RUN pip install -r requirements.txt
-
Build and push this image to the GitLab Container Registry using GitLab CI
build-python-docker-image:
image: docker:20.10.16
stage: build
services:
- docker:20.10.16-dind
variables:
IMAGE_TAG: "$CI_REGISTRY_IMAGE:$PYTHON_VERSION_CI"
script:
- docker login -u $CI_REGISTRY_USER -p $CI_REGISTRY_PASSWORD $CI_REGISTRY
- docker build -t "$IMAGE_TAG" .
- docker push "$IMAGE_TAG"
-
Change all jobs to use the image created/saved/pushed by the build-python-docker-image
job (which has the requirements.txt
dependencies installed)
References:
3 Likes
Hey @gitlab-greg,
I’ve gone ahead and created an image per your suggestion, however the behavior between me testing the container and then the pipeline executing on the container doesn’t seem to match.

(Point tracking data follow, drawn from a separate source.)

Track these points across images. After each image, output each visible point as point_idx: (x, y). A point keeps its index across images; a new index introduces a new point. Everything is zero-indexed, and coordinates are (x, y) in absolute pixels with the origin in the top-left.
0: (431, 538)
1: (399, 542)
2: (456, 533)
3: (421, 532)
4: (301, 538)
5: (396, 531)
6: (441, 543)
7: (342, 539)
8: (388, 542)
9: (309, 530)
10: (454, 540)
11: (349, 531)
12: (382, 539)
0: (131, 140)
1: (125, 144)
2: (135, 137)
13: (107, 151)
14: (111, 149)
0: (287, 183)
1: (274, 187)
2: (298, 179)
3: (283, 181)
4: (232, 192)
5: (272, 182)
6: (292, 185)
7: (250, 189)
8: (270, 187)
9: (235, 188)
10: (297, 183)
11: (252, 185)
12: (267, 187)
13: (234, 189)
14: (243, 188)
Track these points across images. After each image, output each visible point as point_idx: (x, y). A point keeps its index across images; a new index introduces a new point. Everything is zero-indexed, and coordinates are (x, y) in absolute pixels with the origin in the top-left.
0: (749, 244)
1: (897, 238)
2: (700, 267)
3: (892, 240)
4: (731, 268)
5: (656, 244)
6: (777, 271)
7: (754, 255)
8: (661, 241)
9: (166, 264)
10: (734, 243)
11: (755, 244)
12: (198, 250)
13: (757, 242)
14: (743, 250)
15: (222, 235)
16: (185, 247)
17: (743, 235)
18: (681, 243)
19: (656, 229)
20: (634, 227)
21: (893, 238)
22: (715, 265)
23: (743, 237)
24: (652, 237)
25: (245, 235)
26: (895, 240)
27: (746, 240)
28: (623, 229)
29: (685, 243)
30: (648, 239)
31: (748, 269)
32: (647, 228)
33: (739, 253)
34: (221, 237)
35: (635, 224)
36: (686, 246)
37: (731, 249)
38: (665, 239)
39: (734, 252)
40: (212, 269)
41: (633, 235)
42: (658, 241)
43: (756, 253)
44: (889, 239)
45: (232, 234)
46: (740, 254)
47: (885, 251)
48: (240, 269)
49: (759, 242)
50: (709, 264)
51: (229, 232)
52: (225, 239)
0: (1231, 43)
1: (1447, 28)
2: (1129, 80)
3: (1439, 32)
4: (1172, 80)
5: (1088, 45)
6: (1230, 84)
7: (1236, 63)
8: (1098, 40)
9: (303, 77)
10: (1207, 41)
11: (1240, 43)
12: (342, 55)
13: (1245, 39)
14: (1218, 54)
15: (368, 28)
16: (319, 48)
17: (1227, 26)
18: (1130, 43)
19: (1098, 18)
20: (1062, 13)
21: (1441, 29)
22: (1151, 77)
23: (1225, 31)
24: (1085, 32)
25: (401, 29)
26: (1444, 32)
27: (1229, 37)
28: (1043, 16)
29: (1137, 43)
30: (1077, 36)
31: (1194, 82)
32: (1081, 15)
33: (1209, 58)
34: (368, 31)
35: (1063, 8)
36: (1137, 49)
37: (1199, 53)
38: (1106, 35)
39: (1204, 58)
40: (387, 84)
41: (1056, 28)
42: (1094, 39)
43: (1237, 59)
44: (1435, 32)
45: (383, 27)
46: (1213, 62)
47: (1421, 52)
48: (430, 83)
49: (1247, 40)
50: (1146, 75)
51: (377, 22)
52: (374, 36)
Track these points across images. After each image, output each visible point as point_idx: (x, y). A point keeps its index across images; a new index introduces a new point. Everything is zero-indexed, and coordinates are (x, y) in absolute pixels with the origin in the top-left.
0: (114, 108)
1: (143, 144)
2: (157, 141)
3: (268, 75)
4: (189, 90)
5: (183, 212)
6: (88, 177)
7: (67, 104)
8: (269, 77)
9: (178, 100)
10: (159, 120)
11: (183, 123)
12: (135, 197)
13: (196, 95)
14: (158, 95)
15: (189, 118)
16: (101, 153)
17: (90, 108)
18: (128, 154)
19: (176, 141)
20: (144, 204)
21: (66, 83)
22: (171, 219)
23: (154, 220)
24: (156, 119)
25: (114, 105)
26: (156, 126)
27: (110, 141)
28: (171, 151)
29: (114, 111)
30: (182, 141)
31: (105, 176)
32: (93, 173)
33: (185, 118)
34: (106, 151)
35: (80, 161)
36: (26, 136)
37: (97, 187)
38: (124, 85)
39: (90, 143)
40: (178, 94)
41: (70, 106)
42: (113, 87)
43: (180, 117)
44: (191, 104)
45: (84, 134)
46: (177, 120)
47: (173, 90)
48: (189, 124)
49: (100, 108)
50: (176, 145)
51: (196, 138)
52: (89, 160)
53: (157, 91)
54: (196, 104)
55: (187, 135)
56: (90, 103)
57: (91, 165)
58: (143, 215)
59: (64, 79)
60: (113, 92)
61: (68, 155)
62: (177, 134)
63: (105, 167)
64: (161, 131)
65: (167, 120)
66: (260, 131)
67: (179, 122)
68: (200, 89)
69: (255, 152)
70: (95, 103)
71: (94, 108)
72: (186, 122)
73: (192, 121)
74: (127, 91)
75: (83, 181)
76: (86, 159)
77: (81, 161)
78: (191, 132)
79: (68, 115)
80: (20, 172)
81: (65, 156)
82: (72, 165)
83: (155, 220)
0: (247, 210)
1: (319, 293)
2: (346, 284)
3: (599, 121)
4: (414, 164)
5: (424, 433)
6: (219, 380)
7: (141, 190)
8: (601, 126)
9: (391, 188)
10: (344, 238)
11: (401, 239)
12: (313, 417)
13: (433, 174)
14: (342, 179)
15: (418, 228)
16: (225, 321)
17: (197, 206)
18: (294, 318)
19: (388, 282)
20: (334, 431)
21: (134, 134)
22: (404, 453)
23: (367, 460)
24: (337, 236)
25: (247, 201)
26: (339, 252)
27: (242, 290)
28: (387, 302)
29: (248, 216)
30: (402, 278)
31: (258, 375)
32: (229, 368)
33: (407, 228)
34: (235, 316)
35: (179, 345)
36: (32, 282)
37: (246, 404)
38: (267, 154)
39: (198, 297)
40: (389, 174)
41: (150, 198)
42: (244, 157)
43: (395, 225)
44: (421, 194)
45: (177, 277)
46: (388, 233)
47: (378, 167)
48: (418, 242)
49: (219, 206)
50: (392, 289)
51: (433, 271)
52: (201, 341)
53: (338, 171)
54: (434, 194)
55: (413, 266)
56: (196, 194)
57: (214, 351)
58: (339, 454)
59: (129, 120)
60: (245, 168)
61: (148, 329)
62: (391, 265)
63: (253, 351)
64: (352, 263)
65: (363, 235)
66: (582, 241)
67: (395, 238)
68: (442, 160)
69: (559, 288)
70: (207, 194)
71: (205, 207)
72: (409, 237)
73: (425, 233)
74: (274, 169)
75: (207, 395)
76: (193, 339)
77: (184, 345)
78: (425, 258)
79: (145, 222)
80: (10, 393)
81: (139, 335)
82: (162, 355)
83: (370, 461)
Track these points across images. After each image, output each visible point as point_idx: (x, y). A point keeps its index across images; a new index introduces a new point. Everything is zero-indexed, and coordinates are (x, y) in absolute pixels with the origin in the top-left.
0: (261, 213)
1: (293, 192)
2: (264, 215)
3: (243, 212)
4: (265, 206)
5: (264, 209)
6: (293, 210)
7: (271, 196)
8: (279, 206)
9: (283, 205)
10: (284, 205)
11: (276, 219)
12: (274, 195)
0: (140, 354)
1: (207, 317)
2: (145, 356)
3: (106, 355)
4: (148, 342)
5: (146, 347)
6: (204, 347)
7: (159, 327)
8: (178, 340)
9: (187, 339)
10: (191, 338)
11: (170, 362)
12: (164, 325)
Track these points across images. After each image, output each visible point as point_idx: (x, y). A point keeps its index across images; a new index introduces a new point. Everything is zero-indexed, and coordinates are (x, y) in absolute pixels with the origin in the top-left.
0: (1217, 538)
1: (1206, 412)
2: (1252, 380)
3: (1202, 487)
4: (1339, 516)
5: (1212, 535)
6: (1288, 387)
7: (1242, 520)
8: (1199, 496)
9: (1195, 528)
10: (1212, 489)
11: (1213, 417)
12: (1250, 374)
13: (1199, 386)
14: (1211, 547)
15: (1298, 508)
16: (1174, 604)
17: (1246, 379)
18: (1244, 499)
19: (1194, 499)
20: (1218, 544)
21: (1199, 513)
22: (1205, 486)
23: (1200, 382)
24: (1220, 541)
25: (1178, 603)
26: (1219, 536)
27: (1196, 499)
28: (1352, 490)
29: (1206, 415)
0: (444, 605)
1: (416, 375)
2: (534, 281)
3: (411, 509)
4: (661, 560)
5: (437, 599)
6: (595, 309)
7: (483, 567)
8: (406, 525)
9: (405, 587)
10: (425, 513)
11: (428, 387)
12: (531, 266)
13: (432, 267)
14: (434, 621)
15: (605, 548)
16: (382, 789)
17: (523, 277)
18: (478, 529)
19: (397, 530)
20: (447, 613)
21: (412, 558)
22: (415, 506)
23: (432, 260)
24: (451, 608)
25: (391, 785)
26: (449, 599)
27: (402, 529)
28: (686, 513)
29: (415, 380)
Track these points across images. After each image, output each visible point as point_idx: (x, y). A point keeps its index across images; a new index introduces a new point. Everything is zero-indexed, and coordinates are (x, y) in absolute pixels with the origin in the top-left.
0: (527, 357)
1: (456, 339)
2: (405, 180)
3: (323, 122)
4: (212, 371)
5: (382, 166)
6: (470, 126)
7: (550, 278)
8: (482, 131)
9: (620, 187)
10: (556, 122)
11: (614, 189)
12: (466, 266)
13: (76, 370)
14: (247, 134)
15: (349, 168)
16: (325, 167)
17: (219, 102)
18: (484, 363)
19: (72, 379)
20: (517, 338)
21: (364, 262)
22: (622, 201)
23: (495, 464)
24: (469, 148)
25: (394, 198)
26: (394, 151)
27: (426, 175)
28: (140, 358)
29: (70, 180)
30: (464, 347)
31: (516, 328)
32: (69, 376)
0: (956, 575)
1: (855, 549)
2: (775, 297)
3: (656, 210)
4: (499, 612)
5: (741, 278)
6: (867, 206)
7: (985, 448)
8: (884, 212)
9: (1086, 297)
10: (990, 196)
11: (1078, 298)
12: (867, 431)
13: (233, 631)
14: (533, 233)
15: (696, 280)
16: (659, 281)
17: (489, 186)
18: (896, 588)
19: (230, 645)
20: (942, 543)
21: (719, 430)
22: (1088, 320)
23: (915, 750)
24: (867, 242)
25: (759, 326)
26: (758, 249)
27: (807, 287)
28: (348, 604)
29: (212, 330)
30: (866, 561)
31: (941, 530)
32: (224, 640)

My Dockerfile is essentially:
FROM python:3.11
WORKDIR /app
COPY . ./
RUN pip install -r requirements.txt
ENTRYPOINT ["/bin/bash", "-l", "-c"]
This builds nicely and after it’s built I can run:
user@host:$ docker run -it --rm
root@1c961fe15998:/app# mypy
Success: no issues found in 101 source files
root@1c961fe15998:/app# exit
exit
user@host:$
Same case with running the container and then running pytest src/dir/tests
.
However, when the pipeline tries to run my same mypy
stage:
test_mypy:
stage: test
image: image-url
script:
- echo "Running mypy tests"
- mypy
- echo "mypy tests complete"
I get:
26 Using docker image sha256:...
27 /usr/bin/sh: /usr/bin/sh: cannot execute binary file
29 Uploading artifacts for failed job 00:01
30 Uploading artifacts...
I’m not sure why the pipeline is failing there; is the docker executor not starting the container that I built to run the script in each test stage?